III Edición

Curso 2006 - 2007

Alejandro Quintana

¿Quién? Yo

Irene Tor Carroggio, 15 años

                 Colegio Canigó (Barcelona)  

    Ayer, cuando saqué a pasear a mi perro por el barrio, vi a uno de mis vecinos llamando al portero automático de nuestra vivienda. Contestó una mujer que dijo en un tono seco: “¿Quién?”. Y el hombre, de unos cincuenta años, respondió un escueto: “Yo”. La mujer, sin preguntar nada más, le abrió la puerta. El vecino, que acababa de definirse como “yo”, entró con toda la paz del mundo.

    Esta anécdota puede servirnos dos conclusiones: la primera nos llevaría a decir: “¿Y qué?, menudo asunto tan bobo se ha buscado esta escritora para rellenar un artículo". La segunda, por el contrario, objetaría que el código para entrar en muchas casas es demasiado impersonal. ¿No es cierto que muchos locales tienen una clave para entrar?

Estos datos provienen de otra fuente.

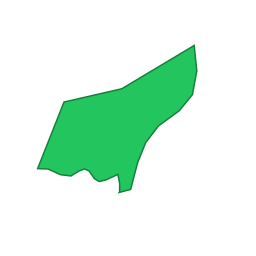 the border of Olongapo, rotated 330°
{"feature_id": "PHL-5540", "entity_name": "Olongapo", "entity_type": "Highly Urbanized City", "adm_level": 1, "iso_a3": "PHL", "parent_name": "Philippines", "parent_adm1": "", "projection": "mercator", "projection_center": [120.303, 14.868], "detail": "fine", "context": "isolated", "style": "filled", "palette": "green", "viewbox_px": 256, "rotation_deg": 330, "n_neighbors": 0, "source": "natural_earth", "source_scale": "10m", "svg_char_len": 451}
<svg xmlns="http://www.w3.org/2000/svg" viewBox="0 0 256 256"><g transform="rotate(330 128 128)"><path d="M88.1,179.4L88.9,178.9L92.9,172.2L96.0,163.1L82.7,161.9L76.3,159.9L73.6,155.1L72.8,145.8L69.9,141.7L64.2,140.8L54.6,141.0L46.3,134.8L38.2,123.5L29.4,118.0L85.6,73.5L142.2,90.9L226.6,89.6L216.1,113.0L200.5,131.3L181.0,138.7L155.5,141.4L136.0,149.5L118.6,163.2L99.6,182.5L88.1,179.4Z" fill="#22c55e" stroke="#15803d" stroke-width="1.5"/></g></svg>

Pues bien, la mayoría de casas comparten una misma, que parece definirnos a todos, seamos quienes seamos, que no distingue razas pero sí sexos ya que la voz…

    Otros dirán que la gente reconoce la voz del “Yo” a través del telefonillo, afirmación que no es falsa, ya que, según qué tono no cuela que un vozarrón corresponda a nuestra hermanita pequeña.

    Jugando a ser periodista de investigación, me sentí empujada a comprobar mi teoría. No quería intentarlo en mi casa, pues mi voz es fácilmente reconocible y no serviría como prueba, así que bajé la calle y, dos portales más allá del mío, llamé al azar a uno de los pisos, creo que fue al 5º, 2ª. Me contestó un chico de unos treinta y pocos años (digo yo), que preguntó, como yo esperaba: “¿Sí?”. Respondí con total naturalidad la clave, el “Soy Yo”. Supongo que este chico debe de tener alguna hermana o estaría esperando a su novia, ya que, sin más interrogatorios, me abrió la puerta. Obviamente no pasé, y pido disculpas por las molestias que haya podido causarle. En ese momento no sabía si sentirme una nueva Larra, curioseando sobre nuestras costumbres, o una simple cotilla.

    Como ya he dicho, no entré. Me aparté de la escena del “crimen” y eché a andar, preguntándome si mi éxito era sólo fruto de una casualidad. Así que repetí la escena en otro bloque de pisos, situado no muy lejos de mi colegio. Esta vez, la desafortunada fue una anciana de un 4º, 2ª, quien tampoco dudó en abrirme. Prefiero no imaginar el gesto de la anciana, porque se me cae la mía de vergüenza por haberla tenido allí, esperando con la puerta abierta.

    Por tanto, me atrevo a plantear un teorema: “Cualquier persona que espera a otra, responde ante la simple fórmula verbal de (Soy) Yo”. No sé si me darán un premio Nobel por ello, pero es indudable que en un alto porcentaje de veces se cumple. La parte negativa de hacer público mi hallazgo es que podría estar dando la clave a muchos cacos sobre cómo entrar en viviendas ajenas, aunque me consuelo pensando que a partir de ahora acompañaré mi “¿Quién?” de alguna otra palabra que me ayude a determinar con más exactitud la identidad del que llama.